**Problem to solve:**
Below are some records. Quote exactly the lines from the one that contains "Белки, Обед / гарнир: 7 -> 8.7" through the last, both included, and leave out the pictures.
··· Supplied entries
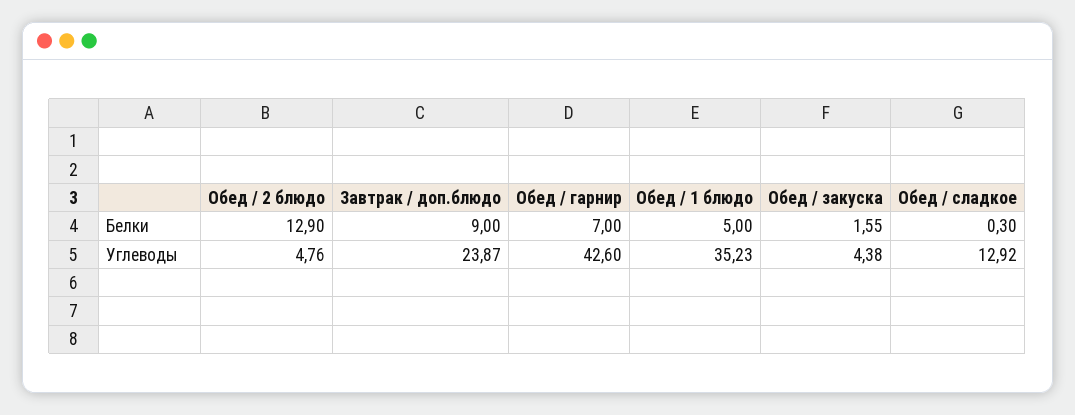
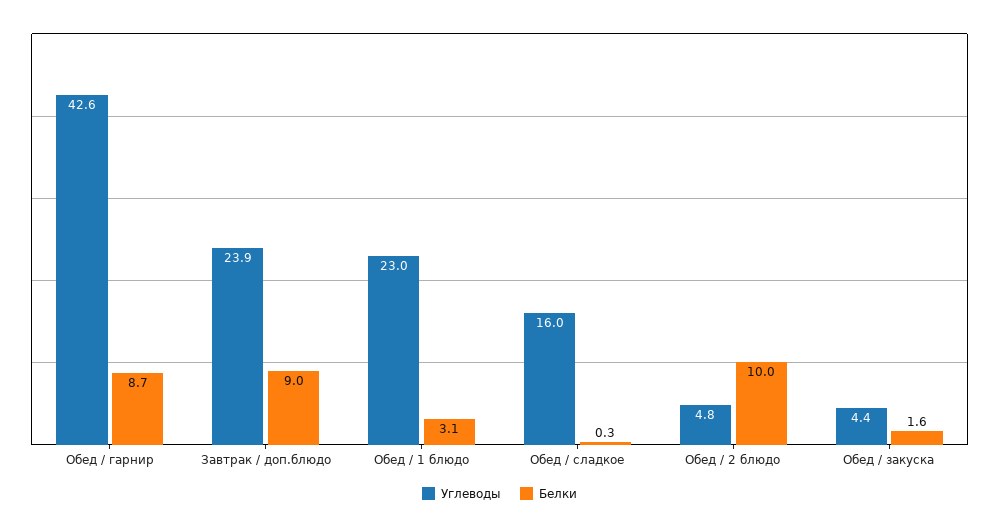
Белки, Обед / 2 блюдо: 12.9 -> 10
Белки, Обед / гарнир: 7 -> 8.7
Белки, Обед / 1 блюдо: 5 -> 3.1
Углеводы, Обед / 1 блюдо: 35.23 -> 23
Углеводы, Обед / сладкое: 12.92 -> 16

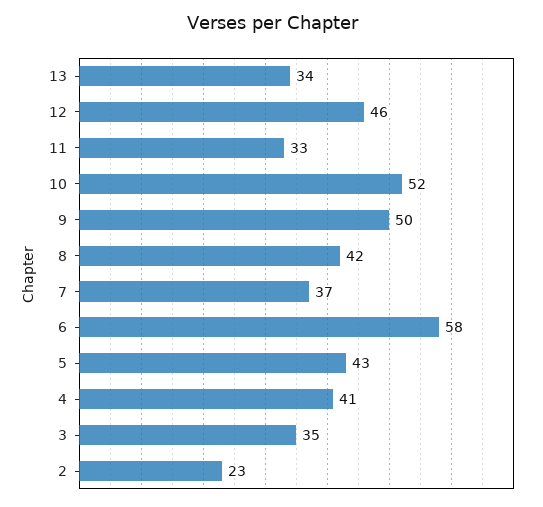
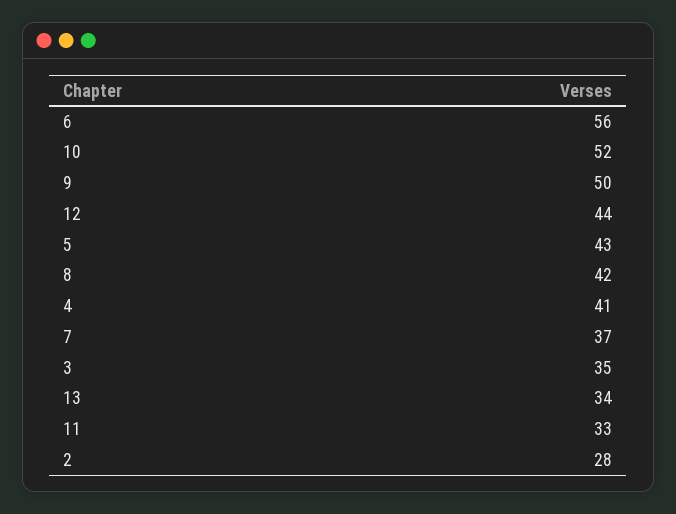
12: 46 -> 44
6: 58 -> 56
2: 23 -> 28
······
**Response to this task:**
Белки, Обед / гарнир: 7 -> 8.7
Белки, Обед / 1 блюдо: 5 -> 3.1
Углеводы, Обед / 1 блюдо: 35.23 -> 23
Углеводы, Обед / сладкое: 12.92 -> 16

12: 46 -> 44
6: 58 -> 56
2: 23 -> 28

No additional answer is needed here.